Full-day Workshop


Pieter Abbeel

Assistant Professor
Department of Electrical Engineering and Computer Science, UC Berkeley
Berkeley, California USA

Title: Machine Learning and Optimization for Robotics

In this talk I will describe two main ideas. First, I will describe apprenticeship learning, a new approach to equip robots with skills through learning from ensembles of expert human demonstrations. Our initial work in apprenticeship learning enabled the most advanced helicopter aerobatics to-date, including maneuvers such as chaos, tic-tocs, and auto-rotation landings which only exceptional expert human pilots can fly. In our current work we are studying how a robot could learn to perform challenging robotic manipulation tasks, such as knot-tying. Second, I will describe inverse optimal control, which considers the problem of observing a (potentially noisy) optimal controller and recovering the underlying cost function that is being optimized. This is important in human robot interaction, to enable robots to gauge their collaborators’ objectives, as well as in teaching robots how to perform complicated tasks. Third, I will describe advances in belief space planning, where, rather than planning in the original state space, we plan in the space of probability distributions over states. Optimal plans in belief space do not only plan for actions that affect the state of the system, but also for information gathering actions, which can be essential in the presence of significant uncertainty. While in general such problems are intractable, I will present approximate solutions obtained through Gaussian belief space planning that perform well in practice.

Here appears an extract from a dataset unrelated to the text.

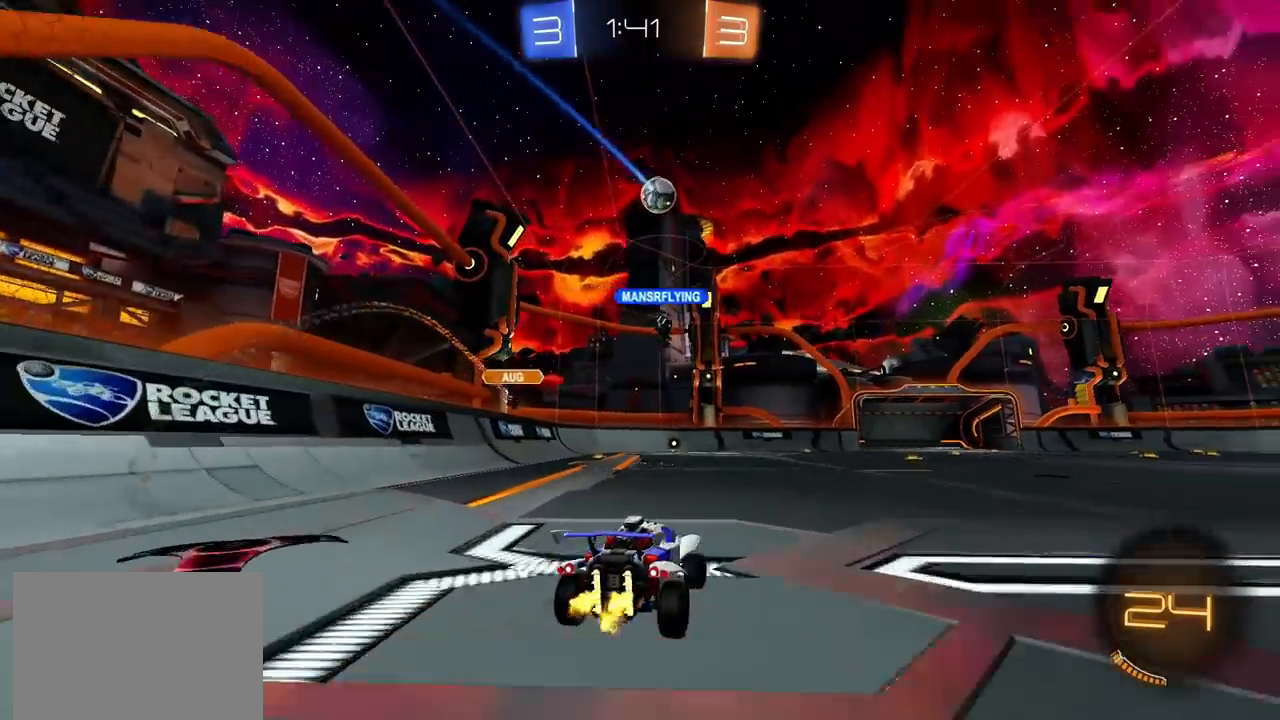
{"buttons": ["R2"], "left_stick": "center", "right_stick": "center", "events": [[283, "left_stick", "center"]]}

Pieter Abbeel received his Ph.D. degree in Computer Science from Stanford University in 2008 and is currently on the faculty at UC Berkeley in the Department of Electrical Engineering and Computer Sciences. He has won various awards, including best paper awards at ICML and ICRA, the Sloan Fellowship, the Air Force Office of Scientific Research Young Investigator Program (AFOSR-YIP) award, the Office of Naval Research Young Investigator Program (ONR-YIP) award, the DARPA Young Faculty Award (DARPA-YFA), the Okawa Foundation award, the TR35, the IEEE Robotics and Automation Society (RAS) Early Career Award, and the Dick Volz Best U.S. Ph.D. Thesis in Robotics and Automation Award. He has developed apprenticeship learning algorithms which have enabled advanced helicopter aerobatics, including maneuvers such as tic-tocs, chaos and auto-rotation, which only exceptional human pilots can perform. His group has also enabled the first end-to-end completion of reliably picking up a crumpled laundry article and folding it. His work has been featured in many popular press outlets, including BBC, New York Times, MIT Technology Review, Discovery Channel, SmartPlanet and Wired. His current research focuses on robotics and machine learning with a particular emphasis on challenges in personal robotics and surgical robotics.